2008年9月13日(土) ~ 11月30日(日)

企画展 第35回 印傳の形ー用から美へー

鹿革は軽くて丈夫で加工し易い特徴があり、日本では原始の時代から広く利用され、様々な形が作り出されています。
印傳の製品を用途別に見ると、主な例として袋物・提物・服飾品等が挙げられます。 袋物は使用目的によって大きさや形が多様化し、小形の提物は持ち運びに便利な形が工夫されています。 飾品は手・足・その他身体に合った着装し易い形状に作られ、鹿革のしなやかさと肌触りが特に愛用される理由といえます。

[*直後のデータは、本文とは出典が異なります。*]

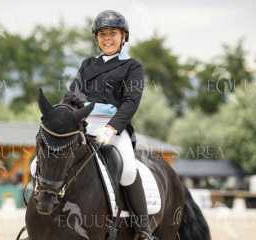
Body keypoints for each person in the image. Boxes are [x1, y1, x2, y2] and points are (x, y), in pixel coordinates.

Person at [66, 10, 154, 240]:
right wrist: (62, 116)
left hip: (113, 128)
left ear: (123, 36)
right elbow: (72, 96)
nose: (107, 38)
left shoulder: (132, 66)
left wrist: (112, 127)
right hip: (84, 127)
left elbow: (131, 101)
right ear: (96, 38)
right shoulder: (87, 65)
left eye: (112, 33)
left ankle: (143, 228)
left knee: (127, 170)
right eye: (102, 34)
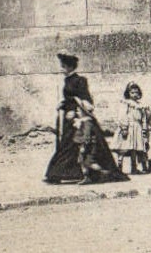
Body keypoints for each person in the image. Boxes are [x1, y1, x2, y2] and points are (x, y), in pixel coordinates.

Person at [43, 51, 124, 184]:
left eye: (63, 66)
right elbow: (69, 98)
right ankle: (63, 173)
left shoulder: (80, 80)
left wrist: (76, 111)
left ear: (70, 67)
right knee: (67, 143)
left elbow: (84, 98)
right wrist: (63, 104)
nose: (61, 69)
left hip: (77, 117)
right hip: (68, 116)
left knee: (76, 144)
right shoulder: (67, 80)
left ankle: (65, 173)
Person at [114, 81, 151, 175]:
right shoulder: (126, 103)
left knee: (135, 149)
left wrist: (144, 128)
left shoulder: (140, 105)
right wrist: (124, 127)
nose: (134, 94)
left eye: (136, 92)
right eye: (132, 92)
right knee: (124, 148)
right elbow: (122, 115)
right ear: (128, 93)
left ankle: (134, 168)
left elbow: (143, 118)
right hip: (128, 127)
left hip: (137, 128)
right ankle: (119, 168)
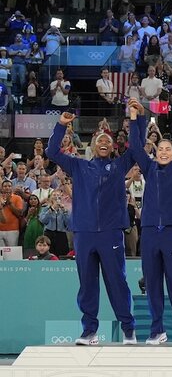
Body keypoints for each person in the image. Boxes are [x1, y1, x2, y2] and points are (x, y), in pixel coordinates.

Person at [47, 111, 137, 345]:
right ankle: (89, 332)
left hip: (111, 232)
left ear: (113, 147)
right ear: (93, 147)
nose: (104, 143)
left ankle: (128, 329)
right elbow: (52, 152)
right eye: (100, 141)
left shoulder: (119, 166)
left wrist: (136, 120)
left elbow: (136, 149)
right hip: (84, 233)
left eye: (108, 141)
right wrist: (60, 125)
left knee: (117, 282)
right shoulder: (79, 166)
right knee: (87, 285)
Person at [128, 99, 172, 346]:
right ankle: (157, 330)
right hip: (149, 232)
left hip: (171, 231)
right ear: (155, 152)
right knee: (153, 283)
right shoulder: (148, 167)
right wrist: (135, 119)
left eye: (169, 149)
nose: (164, 152)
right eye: (161, 149)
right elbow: (135, 147)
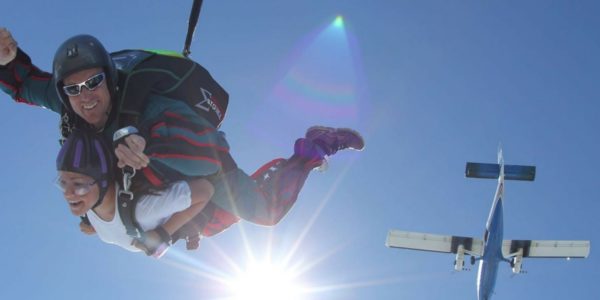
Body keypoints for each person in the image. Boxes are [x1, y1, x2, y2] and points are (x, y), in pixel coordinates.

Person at [0, 28, 365, 248]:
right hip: (142, 178)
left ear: (110, 79)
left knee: (264, 212)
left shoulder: (154, 107)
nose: (86, 96)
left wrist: (148, 147)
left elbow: (206, 159)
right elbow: (22, 82)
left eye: (94, 82)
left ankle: (312, 148)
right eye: (74, 89)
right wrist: (6, 59)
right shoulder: (67, 103)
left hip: (192, 151)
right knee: (196, 222)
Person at [56, 128, 214, 257]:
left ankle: (192, 231)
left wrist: (163, 234)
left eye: (78, 184)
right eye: (62, 183)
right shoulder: (90, 206)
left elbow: (206, 190)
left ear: (102, 181)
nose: (68, 194)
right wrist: (93, 226)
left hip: (188, 217)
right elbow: (114, 226)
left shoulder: (143, 210)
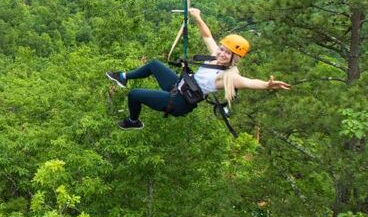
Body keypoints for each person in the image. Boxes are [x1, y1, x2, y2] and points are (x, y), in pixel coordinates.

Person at [106, 8, 290, 130]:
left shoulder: (227, 76)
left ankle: (133, 121)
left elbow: (249, 83)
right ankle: (123, 76)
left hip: (180, 102)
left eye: (228, 53)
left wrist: (267, 85)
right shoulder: (216, 57)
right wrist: (197, 17)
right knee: (154, 64)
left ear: (235, 58)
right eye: (222, 49)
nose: (222, 53)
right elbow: (207, 36)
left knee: (135, 95)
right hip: (179, 85)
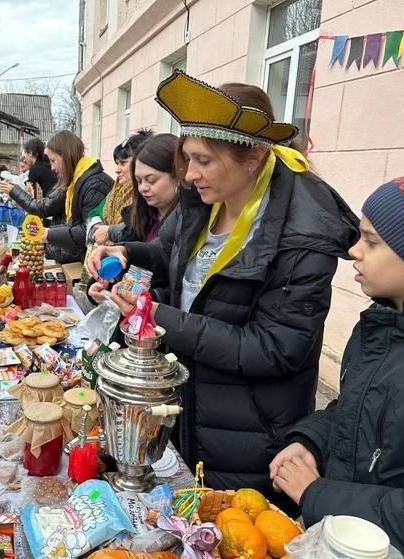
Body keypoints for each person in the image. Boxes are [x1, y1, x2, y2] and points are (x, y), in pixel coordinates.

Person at [88, 73, 359, 511]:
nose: (190, 174)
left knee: (233, 528)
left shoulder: (302, 235)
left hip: (250, 435)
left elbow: (275, 348)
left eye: (203, 160)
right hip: (189, 410)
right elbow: (166, 252)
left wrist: (162, 319)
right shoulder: (203, 201)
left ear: (252, 156)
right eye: (186, 159)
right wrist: (125, 249)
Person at [270, 169, 404, 559]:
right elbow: (356, 408)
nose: (354, 250)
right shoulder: (384, 322)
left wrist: (317, 494)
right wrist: (311, 442)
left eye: (371, 241)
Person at [42, 130, 113, 263]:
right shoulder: (79, 181)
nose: (51, 168)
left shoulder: (94, 184)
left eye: (53, 160)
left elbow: (91, 230)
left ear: (65, 156)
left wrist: (50, 234)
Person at [90, 130, 153, 244]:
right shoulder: (115, 191)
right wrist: (98, 227)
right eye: (117, 163)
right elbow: (94, 213)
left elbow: (137, 229)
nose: (117, 170)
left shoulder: (146, 195)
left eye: (123, 163)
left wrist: (109, 231)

鹿革はまず毛や不要物を除去し、鞣の工程によって柔らかくします。成形に当っては白革をそれぞれの形に裁断し、縫い合わせて製品の形を作ります。また水濡れによる硬化を防ぐため、燻や漆付けを行い、防水性を高めます。燻は煙によって作り出された風合が自然の美しさを表し、天然塗料である漆を塗ることにより他に例を見ない艶を発し、時にはひびによって巧まざる模様を生み出します。縫製は綻びない丈夫さが第一条件といえますが縫い方の技術や縫目の変化に職人の熟練の技が隠されています。 袋物に独特の襞を入れることによって、形の変化と装飾性を示した作もあります。また紐を通すコキや留具のコハゼ・金具等に技巧を凝らす風潮は近世工藝の特色を示します。
今回は無地物や模様の少ない品を選び、用途別に陳列しています。 印傳の形に改めて注目し、用のかもし出す美を感じて頂ければ幸いです。
*この展示は終了しております。